▶ [ACTION ITEM] In the forum reply below, please list every activity the writer does while staying in bed until 11am.

Hi Cassandra. Please forgive my late response to your post. I felt that I ought to allow others to voice their thoughts and opinions, but I guess that is not to be.
To return to the theme of this forum thread: As this pandemic continues, I, too, feel as you do, the quiet and isolation has increased for me. Although I live in an "open" state, I have made no attempts to minimize my isolation, and I seem to be folding in upon myself. I can't explain what that means, other than to say that I have very often been thinking of the section of the Course (a lesson perhaps?) that describes our bodies being shed as an old coat might be when it is no longer useful. I have been questioning whether this is the time for that, and whether I assent to that, and asking for guidance as to whether there are any tasks I need to pursue that have been left undone. It's occurred to me that I likely will not see my best friend again in this life, nor my sister, both of whom are in NY. To be honest, I don't even know if I will make it out to vote in the primary here on June 9; no mail-in voting here in this very red state. I very much understand you when you say how surprised you are at how much you base your sense of self on the presence, or absence, of others in your life. You wrote, "Now that they are not present physically in my life, it feels like I've lost my edge, I'm not quite so sharp or aware. Heck, I've pretty much let myself go." Absolutely! Not only do I feel less sharp, I find I am ambivalent about it! Let me clarify. I am not withdrawn or depressed. I have had times in my life when I was both, and this is not how I feel now, nor am I unhappy. On the contrary, I feel in some way that I have "permission" to take long naps, and not to have constant projects to complete. I stay in bed until 11am, drinking coffee, reading and petting my cats, and eventually get around to doing laundry, or watering plants, or any of the other myriad chores that one has to do to be a member of this world. Sound familiar? I often find myself feeling content, right here and now, with nothing that I need to finish, nothing that I need to start, and that is a feeling I have rarely allowed myself to savor.
Thank you so much for sharing your experience with me, Cassandra. It's nice to know that you exist.

▶ [DATA PROVIDED]
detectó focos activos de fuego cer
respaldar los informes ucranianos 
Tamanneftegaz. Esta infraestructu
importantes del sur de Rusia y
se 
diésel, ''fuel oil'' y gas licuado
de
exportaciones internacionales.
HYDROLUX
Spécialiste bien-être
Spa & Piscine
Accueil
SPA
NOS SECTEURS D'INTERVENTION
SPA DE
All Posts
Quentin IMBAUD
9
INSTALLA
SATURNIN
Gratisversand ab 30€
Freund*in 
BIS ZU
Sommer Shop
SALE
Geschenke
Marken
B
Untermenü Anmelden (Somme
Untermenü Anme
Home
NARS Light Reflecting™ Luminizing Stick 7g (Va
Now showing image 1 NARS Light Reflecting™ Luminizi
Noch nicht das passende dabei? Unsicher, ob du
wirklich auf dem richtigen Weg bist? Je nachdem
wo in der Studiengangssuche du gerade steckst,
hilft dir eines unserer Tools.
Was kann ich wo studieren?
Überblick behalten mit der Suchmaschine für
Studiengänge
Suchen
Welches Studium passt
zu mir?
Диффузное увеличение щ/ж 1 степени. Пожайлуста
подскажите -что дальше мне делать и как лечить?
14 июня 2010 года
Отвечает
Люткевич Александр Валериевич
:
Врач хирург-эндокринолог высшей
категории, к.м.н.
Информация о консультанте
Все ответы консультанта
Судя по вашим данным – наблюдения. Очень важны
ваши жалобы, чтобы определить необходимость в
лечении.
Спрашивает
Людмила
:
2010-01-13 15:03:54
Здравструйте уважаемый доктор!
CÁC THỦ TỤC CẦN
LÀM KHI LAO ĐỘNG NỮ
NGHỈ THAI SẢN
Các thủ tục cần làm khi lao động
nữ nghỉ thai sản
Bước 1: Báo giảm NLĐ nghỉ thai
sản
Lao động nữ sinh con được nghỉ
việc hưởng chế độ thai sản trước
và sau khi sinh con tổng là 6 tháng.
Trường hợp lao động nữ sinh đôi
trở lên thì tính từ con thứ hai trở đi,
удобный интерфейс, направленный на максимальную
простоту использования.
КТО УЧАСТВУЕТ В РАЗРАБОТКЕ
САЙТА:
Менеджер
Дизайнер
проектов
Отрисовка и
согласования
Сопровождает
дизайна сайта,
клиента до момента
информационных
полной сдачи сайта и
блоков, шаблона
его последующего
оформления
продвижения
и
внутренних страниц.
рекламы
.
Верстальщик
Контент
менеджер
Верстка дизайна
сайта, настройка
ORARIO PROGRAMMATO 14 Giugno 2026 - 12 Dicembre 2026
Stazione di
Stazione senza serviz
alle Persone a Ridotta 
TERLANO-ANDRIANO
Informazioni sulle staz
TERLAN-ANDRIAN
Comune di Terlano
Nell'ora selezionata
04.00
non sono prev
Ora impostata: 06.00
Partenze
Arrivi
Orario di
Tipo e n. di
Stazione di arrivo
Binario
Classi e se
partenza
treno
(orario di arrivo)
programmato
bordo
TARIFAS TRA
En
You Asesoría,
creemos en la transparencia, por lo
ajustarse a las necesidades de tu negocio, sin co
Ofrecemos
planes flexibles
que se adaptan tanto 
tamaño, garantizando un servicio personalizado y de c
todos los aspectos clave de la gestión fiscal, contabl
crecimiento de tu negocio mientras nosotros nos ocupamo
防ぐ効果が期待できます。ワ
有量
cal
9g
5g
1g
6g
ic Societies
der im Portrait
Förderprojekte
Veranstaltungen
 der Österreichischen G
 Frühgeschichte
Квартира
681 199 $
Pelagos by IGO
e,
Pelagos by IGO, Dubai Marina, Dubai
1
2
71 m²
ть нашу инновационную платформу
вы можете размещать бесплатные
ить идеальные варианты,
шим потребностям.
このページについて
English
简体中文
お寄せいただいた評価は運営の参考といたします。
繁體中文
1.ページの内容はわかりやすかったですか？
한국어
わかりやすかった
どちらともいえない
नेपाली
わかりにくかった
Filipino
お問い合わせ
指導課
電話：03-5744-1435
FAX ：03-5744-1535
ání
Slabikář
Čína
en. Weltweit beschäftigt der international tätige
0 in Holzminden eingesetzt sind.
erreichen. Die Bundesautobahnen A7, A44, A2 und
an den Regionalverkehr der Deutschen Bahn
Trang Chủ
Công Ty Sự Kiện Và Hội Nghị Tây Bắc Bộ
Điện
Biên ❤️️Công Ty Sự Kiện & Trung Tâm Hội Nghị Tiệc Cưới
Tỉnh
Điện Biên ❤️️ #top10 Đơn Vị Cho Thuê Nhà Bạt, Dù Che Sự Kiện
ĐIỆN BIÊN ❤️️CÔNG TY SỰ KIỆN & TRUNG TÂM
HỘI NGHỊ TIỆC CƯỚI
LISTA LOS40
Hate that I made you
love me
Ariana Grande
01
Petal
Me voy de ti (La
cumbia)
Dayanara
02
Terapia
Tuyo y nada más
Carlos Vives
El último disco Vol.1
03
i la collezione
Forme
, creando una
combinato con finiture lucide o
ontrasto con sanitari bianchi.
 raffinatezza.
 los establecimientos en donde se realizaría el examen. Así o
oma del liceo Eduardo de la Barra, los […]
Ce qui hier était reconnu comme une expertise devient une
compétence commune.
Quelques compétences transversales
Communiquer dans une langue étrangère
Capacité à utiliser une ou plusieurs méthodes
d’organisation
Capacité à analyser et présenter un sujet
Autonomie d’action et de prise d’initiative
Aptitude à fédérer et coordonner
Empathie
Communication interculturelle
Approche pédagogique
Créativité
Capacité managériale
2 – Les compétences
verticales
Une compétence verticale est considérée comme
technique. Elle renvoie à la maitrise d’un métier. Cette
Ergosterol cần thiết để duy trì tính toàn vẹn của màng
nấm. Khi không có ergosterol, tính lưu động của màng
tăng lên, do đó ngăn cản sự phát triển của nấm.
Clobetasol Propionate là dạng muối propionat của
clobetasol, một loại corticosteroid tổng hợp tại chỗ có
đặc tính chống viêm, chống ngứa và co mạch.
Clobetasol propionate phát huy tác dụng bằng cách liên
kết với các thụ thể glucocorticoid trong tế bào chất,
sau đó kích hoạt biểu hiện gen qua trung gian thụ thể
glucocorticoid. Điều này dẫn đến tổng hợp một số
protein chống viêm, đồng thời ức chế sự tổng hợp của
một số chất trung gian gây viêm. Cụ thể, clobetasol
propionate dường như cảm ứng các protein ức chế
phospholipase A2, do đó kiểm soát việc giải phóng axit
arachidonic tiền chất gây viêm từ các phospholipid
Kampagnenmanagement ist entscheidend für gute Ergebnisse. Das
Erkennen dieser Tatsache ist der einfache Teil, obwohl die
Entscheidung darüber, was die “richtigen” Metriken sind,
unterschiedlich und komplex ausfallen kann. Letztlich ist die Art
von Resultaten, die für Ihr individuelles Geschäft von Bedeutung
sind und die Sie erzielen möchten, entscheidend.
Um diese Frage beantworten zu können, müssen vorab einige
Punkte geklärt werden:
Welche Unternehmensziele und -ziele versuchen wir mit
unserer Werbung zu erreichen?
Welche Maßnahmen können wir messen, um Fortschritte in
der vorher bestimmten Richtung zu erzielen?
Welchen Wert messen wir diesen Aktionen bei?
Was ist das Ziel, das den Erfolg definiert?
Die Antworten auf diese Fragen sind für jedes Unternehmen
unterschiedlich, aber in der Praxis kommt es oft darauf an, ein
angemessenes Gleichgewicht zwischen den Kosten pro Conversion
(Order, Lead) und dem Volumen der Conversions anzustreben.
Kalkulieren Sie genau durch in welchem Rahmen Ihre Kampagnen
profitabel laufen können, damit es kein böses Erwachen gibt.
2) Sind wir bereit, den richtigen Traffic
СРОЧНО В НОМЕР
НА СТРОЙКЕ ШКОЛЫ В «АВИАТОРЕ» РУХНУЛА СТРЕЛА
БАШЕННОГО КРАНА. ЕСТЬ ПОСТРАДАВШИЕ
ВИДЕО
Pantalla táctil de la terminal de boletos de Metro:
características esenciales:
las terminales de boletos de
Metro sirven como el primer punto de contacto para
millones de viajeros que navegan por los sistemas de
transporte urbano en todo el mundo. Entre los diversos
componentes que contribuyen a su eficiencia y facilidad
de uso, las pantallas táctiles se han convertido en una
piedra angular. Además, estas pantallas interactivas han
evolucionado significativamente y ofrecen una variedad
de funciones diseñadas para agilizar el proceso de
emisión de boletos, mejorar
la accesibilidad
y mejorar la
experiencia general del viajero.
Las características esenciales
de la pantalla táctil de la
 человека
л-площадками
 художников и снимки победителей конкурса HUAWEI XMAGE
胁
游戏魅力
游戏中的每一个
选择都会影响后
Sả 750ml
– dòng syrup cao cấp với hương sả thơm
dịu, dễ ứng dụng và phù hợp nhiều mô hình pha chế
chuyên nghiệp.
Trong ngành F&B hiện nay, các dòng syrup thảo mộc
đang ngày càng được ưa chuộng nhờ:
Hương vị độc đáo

▶ [EXERCISE RESPONSE]
- Drinking coffee
- Reading
- Petting the cats